### 引用文本
每周一个 Python 标准库 | threading

技术博客：https://github.com/yongxinz/tech-blog

同时，也欢迎关注我的微信公众号 AlwaysBeta，更多精彩内容等你来。

其实在 Python 中，多线程是不推荐使用的，除非明确不支持使用多进程的场景，否则的话，能用多进程就用多进程吧。写这篇文章的目的，可以对比多进程的文章来看，有很多相通的地方，看完也许会对并发编程有更好的理解。

GIL

Python（特指 CPython）的多线程的代码并不能利用多核的优势，而是通过著名的全局解释锁（GIL）来进行处理的。如果是一个计算型的任务，使用多线程 GIL 就会让多线程变慢。我们举个计算斐波那契数列的例子：

# coding=utf-8
import time
import threading


def profile(func):
    def wrapper(*args, **kwargs):
        import time
        start = time.time()
        func(*args, **kwargs)
        end   = time.time()
        print 'COST: {}'.format(end - start)
    return wrapper


def fib(n):
    if n<= 2:
        return 1
    return fib(n-1) + fib(n-2)


@profile
def nothread():
    fib(35)
    fib(35)


@profile
def hasthread():
    for i in range(2):
        t = threading.Thread(target=fib, args=(35,))

### 任务说明
请根据上面这篇介绍 threading 的文章回答：CPython 的多线程代码不能利用多核优势，而是通过什么来进行处理的？

### 所给材料
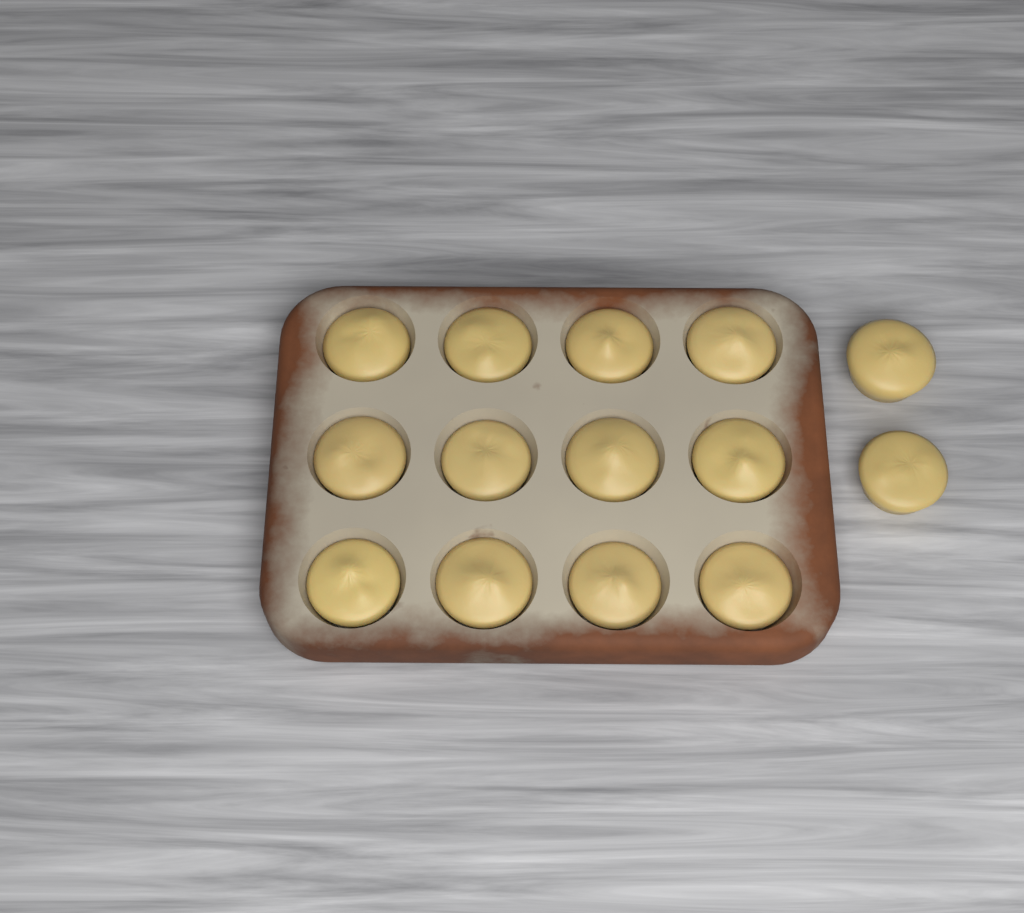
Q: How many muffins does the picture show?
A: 14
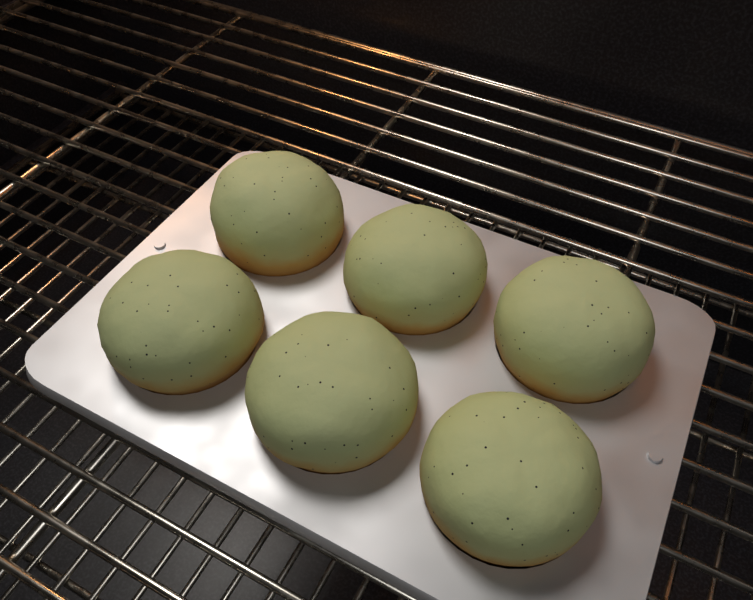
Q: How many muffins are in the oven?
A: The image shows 6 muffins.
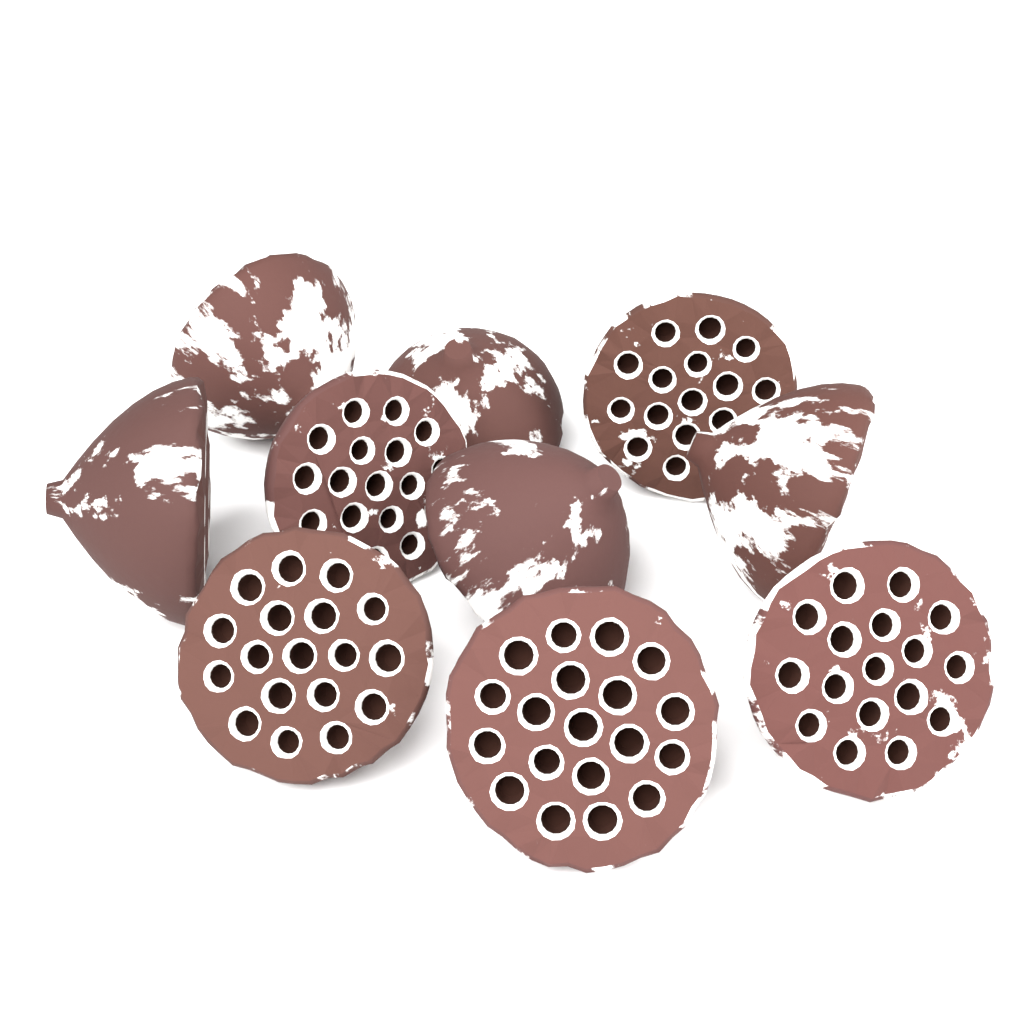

### 任务结果
通过全局解释锁（GIL）来进行处理。